◆ Assignment
Give a faithful, exact copy of all entries, minus the images.

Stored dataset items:
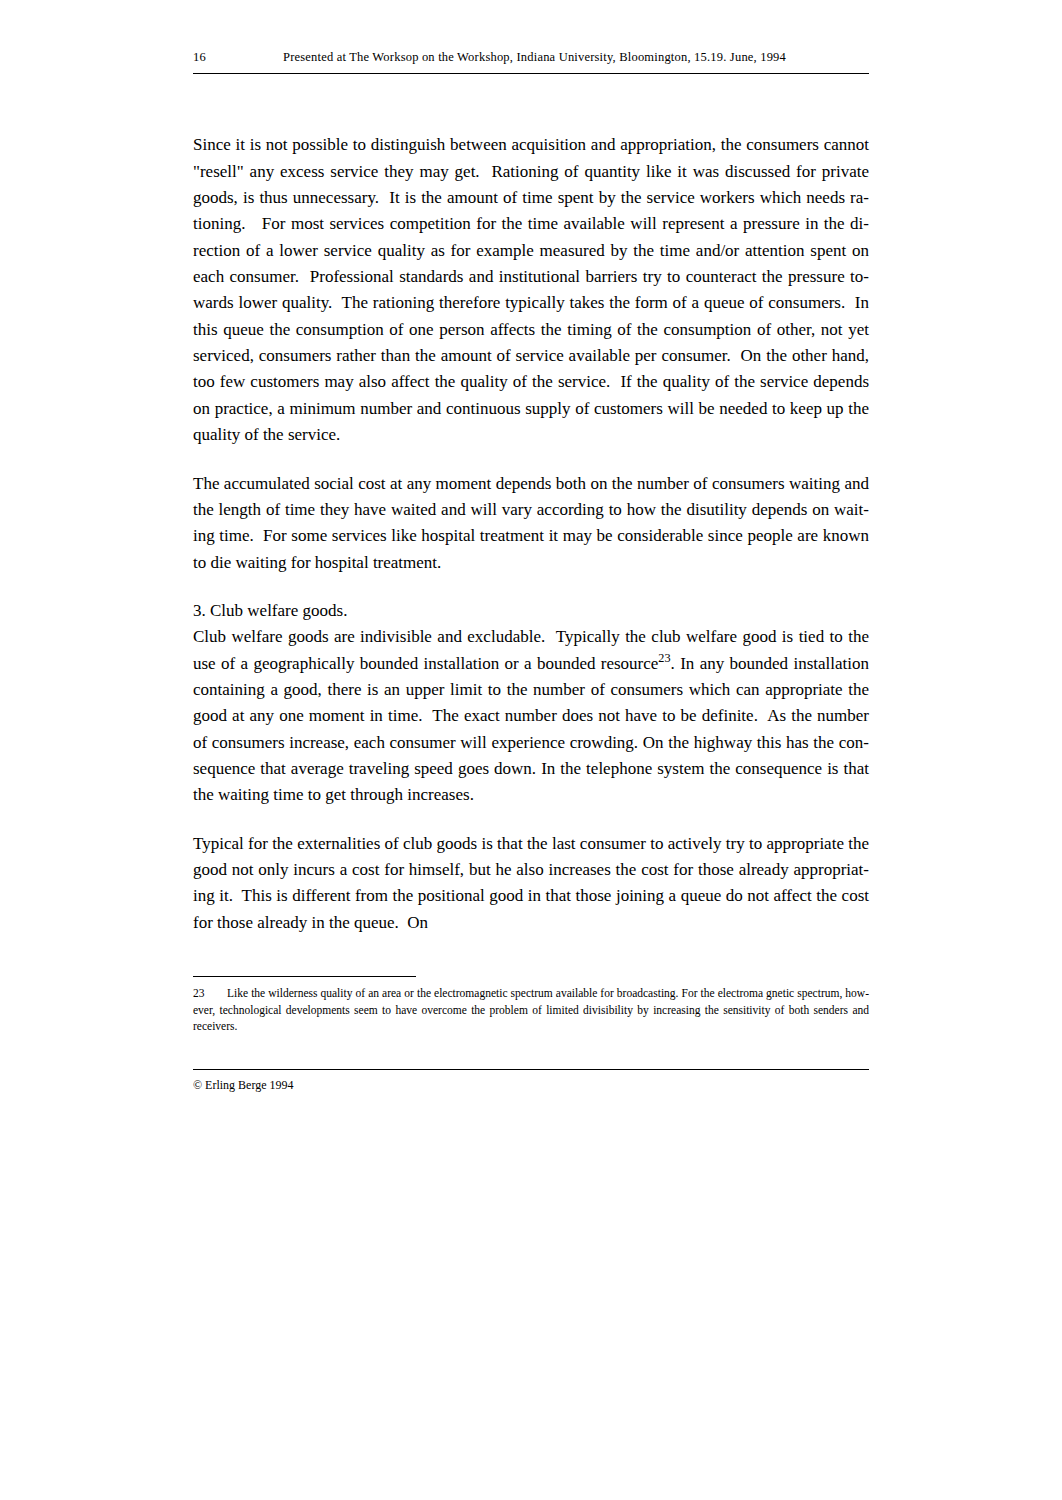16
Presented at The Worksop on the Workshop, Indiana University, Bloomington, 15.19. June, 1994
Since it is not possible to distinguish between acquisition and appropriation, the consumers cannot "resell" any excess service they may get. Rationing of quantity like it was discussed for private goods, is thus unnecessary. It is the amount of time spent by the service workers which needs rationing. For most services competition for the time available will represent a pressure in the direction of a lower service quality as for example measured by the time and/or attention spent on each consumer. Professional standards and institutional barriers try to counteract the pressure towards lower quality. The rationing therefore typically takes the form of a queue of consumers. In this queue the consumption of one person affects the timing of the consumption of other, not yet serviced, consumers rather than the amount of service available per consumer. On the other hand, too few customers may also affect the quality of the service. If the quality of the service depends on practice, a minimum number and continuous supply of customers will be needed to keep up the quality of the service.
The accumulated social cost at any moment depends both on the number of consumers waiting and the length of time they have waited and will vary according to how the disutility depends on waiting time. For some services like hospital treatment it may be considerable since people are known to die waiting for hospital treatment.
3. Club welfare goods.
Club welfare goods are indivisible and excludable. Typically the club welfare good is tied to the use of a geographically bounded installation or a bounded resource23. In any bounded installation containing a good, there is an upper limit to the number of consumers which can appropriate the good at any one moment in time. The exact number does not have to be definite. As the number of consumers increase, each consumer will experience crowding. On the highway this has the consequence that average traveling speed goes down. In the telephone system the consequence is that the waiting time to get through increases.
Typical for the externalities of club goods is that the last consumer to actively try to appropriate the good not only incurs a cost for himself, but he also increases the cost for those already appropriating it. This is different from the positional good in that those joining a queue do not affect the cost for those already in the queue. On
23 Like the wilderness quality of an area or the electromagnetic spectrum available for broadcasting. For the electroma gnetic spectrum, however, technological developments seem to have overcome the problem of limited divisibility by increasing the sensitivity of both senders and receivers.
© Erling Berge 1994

◆ Your response
16
Presented at The Worksop on the Workshop, Indiana University, Bloomington, 15.19. June, 1994
Since it is not possible to distinguish between acquisition and appropriation, the consumers cannot "resell" any excess service they may get. Rationing of quantity like it was discussed for private goods, is thus unnecessary. It is the amount of time spent by the service workers which needs rationing. For most services competition for the time available will represent a pressure in the direction of a lower service quality as for example measured by the time and/or attention spent on each consumer. Professional standards and institutional barriers try to counteract the pressure towards lower quality. The rationing therefore typically takes the form of a queue of consumers. In this queue the consumption of one person affects the timing of the consumption of other, not yet serviced, consumers rather than the amount of service available per consumer. On the other hand, too few customers may also affect the quality of the service. If the quality of the service depends on practice, a minimum number and continuous supply of customers will be needed to keep up the quality of the service.
The accumulated social cost at any moment depends both on the number of consumers waiting and the length of time they have waited and will vary according to how the disutility depends on waiting time. For some services like hospital treatment it may be considerable since people are known to die waiting for hospital treatment.
3. Club welfare goods.
Club welfare goods are indivisible and excludable. Typically the club welfare good is tied to the use of a geographically bounded installation or a bounded resource23. In any bounded installation containing a good, there is an upper limit to the number of consumers which can appropriate the good at any one moment in time. The exact number does not have to be definite. As the number of consumers increase, each consumer will experience crowding. On the highway this has the consequence that average traveling speed goes down. In the telephone system the consequence is that the waiting time to get through increases.
Typical for the externalities of club goods is that the last consumer to actively try to appropriate the good not only incurs a cost for himself, but he also increases the cost for those already appropriating it. This is different from the positional good in that those joining a queue do not affect the cost for those already in the queue. On
23 Like the wilderness quality of an area or the electromagnetic spectrum available for broadcasting. For the electroma gnetic spectrum, however, technological developments seem to have overcome the problem of limited divisibility by increasing the sensitivity of both senders and receivers.
© Erling Berge 1994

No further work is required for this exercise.